START Data shown

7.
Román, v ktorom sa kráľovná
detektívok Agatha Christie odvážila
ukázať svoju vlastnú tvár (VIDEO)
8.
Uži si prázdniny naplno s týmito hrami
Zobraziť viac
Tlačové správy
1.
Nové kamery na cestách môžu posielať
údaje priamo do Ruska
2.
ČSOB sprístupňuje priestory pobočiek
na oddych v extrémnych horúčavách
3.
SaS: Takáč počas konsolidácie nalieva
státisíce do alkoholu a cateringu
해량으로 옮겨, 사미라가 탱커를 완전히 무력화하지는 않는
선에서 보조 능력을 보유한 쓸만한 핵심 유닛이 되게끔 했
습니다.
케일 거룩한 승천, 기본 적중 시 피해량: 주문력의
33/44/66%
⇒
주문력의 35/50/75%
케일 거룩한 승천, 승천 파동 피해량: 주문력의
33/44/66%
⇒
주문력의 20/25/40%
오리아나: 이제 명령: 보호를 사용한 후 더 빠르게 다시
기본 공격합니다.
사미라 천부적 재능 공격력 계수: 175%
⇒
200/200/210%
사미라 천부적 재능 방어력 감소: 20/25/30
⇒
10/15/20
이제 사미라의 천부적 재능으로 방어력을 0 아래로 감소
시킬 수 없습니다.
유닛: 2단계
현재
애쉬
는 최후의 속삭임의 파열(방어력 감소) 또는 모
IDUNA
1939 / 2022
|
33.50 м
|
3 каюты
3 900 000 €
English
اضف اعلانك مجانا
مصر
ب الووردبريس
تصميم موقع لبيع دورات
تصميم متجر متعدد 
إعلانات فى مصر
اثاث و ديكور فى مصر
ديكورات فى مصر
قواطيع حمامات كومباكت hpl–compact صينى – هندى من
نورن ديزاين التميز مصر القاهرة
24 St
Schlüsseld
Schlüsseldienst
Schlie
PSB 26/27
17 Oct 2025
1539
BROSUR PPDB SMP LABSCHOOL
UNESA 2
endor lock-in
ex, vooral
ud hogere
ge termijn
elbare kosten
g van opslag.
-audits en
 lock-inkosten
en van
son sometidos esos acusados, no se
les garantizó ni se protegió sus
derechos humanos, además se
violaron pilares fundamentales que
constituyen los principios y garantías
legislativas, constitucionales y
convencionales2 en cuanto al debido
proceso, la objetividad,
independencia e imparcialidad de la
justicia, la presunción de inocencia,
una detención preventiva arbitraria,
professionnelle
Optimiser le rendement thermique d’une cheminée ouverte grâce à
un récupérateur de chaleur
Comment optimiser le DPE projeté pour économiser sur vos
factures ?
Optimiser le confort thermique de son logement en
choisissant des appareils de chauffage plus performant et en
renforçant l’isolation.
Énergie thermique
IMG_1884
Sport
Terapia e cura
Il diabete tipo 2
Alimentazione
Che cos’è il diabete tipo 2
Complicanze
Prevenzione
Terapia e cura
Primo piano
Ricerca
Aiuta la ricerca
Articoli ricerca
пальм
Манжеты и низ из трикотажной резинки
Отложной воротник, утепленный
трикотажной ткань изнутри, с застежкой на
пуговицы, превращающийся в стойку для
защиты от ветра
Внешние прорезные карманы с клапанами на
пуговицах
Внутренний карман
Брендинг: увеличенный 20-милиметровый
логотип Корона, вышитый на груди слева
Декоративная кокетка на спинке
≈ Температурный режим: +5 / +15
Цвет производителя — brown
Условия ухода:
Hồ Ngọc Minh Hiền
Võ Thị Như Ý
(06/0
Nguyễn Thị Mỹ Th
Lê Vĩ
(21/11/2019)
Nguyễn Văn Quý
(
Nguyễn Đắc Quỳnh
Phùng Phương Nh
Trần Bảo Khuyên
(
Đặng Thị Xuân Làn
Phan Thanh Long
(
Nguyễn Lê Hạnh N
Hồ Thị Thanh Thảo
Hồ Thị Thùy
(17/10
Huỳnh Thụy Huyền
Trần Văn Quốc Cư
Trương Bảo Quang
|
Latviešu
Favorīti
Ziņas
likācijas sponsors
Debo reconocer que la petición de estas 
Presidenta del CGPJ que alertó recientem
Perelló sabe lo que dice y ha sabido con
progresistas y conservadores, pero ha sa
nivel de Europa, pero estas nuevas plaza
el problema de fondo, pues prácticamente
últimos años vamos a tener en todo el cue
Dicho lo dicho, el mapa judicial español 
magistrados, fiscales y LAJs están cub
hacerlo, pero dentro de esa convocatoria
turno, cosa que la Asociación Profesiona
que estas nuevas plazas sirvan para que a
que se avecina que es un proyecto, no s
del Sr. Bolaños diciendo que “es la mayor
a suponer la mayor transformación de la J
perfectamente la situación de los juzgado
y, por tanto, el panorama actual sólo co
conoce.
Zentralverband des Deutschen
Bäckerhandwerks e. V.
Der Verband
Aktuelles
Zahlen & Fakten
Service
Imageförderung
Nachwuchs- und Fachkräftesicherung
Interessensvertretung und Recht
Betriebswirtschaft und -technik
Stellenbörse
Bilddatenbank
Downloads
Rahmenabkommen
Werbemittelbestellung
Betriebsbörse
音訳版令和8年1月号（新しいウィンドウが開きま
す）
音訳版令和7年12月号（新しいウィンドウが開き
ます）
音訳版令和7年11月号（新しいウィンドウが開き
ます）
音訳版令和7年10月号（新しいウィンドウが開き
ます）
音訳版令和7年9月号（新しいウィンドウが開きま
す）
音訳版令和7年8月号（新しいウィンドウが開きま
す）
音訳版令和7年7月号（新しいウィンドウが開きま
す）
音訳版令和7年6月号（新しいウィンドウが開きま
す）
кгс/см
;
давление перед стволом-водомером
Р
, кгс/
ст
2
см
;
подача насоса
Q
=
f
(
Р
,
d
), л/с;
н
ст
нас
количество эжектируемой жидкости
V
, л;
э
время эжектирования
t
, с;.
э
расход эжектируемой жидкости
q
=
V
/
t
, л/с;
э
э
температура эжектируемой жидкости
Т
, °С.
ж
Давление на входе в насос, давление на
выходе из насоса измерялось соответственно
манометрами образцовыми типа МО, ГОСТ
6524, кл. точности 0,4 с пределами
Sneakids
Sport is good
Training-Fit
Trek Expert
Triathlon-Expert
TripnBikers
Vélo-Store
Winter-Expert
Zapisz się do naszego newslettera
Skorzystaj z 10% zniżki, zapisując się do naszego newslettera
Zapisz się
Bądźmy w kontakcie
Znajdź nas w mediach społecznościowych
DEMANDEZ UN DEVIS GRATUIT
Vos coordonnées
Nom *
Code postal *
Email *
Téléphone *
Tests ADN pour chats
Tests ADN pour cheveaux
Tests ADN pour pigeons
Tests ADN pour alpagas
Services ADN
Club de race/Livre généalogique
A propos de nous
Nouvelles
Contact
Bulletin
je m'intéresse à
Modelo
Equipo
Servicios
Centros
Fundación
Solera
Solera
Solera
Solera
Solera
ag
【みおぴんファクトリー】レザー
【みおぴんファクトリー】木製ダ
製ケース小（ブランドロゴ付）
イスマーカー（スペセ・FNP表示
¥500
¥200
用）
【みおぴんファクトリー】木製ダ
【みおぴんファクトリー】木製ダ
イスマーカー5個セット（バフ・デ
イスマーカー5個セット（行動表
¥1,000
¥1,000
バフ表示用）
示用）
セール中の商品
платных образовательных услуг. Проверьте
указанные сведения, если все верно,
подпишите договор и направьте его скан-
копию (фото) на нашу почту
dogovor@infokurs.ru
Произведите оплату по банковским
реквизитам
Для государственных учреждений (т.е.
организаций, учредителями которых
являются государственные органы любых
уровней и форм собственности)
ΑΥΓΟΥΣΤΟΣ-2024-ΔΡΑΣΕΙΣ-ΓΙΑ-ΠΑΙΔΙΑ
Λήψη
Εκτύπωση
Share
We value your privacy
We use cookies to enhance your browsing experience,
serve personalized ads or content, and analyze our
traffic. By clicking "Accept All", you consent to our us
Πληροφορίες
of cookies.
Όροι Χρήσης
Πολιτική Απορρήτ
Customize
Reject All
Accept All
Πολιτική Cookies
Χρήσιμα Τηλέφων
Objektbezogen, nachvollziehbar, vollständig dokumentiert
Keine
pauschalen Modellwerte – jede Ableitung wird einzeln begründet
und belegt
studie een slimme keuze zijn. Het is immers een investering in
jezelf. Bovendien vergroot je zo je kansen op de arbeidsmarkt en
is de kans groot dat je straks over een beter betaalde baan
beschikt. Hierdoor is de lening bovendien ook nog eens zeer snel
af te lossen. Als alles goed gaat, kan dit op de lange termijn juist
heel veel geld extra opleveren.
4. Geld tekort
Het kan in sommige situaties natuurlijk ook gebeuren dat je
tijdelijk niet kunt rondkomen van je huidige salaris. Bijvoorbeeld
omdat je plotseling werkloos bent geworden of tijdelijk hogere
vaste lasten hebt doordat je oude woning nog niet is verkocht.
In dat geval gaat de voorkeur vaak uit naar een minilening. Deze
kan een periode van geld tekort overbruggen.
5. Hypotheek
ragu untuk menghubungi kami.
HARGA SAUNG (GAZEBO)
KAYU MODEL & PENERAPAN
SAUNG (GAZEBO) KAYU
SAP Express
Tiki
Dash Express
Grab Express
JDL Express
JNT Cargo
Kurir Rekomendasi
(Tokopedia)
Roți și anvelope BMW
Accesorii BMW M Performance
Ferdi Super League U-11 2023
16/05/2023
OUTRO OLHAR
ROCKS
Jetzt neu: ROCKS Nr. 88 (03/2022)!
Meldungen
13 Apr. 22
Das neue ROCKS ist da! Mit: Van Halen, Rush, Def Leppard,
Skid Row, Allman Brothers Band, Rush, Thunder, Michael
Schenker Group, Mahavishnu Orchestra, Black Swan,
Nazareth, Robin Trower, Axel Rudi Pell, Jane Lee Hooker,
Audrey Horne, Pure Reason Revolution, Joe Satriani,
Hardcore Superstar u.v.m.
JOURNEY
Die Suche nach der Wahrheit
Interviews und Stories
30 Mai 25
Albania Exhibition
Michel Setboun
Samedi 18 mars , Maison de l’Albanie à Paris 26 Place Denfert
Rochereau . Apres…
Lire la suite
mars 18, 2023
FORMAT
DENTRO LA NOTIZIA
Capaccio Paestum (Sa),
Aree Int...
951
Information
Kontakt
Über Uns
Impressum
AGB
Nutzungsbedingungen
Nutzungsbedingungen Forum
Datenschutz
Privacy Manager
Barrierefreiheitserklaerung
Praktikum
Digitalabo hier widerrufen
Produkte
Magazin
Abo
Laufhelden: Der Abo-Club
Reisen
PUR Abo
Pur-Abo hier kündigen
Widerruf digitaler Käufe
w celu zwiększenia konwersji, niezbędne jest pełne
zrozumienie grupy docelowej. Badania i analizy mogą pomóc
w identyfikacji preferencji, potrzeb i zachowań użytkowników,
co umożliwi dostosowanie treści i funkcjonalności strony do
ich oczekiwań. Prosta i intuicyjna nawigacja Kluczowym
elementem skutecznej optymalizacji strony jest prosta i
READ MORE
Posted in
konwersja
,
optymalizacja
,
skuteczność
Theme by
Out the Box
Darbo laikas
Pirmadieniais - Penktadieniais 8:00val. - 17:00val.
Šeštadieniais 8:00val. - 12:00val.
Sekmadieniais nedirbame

END Data shown

* _What you will do_
Repeat the rows above word for word, from the first line up to and including the line with "는 최후의 속삭임의 파열(방어력 감소) 또는 모".

* _Output of the task_
7.
Román, v ktorom sa kráľovná
detektívok Agatha Christie odvážila
ukázať svoju vlastnú tvár (VIDEO)
8.
Uži si prázdniny naplno s týmito hrami
Zobraziť viac
Tlačové správy
1.
Nové kamery na cestách môžu posielať
údaje priamo do Ruska
2.
ČSOB sprístupňuje priestory pobočiek
na oddych v extrémnych horúčavách
3.
SaS: Takáč počas konsolidácie nalieva
státisíce do alkoholu a cateringu
해량으로 옮겨, 사미라가 탱커를 완전히 무력화하지는 않는
선에서 보조 능력을 보유한 쓸만한 핵심 유닛이 되게끔 했
습니다.
케일 거룩한 승천, 기본 적중 시 피해량: 주문력의
33/44/66%
⇒
주문력의 35/50/75%
케일 거룩한 승천, 승천 파동 피해량: 주문력의
33/44/66%
⇒
주문력의 20/25/40%
오리아나: 이제 명령: 보호를 사용한 후 더 빠르게 다시
기본 공격합니다.
사미라 천부적 재능 공격력 계수: 175%
⇒
200/200/210%
사미라 천부적 재능 방어력 감소: 20/25/30
⇒
10/15/20
이제 사미라의 천부적 재능으로 방어력을 0 아래로 감소
시킬 수 없습니다.
유닛: 2단계
현재
애쉬
는 최후의 속삭임의 파열(방어력 감소) 또는 모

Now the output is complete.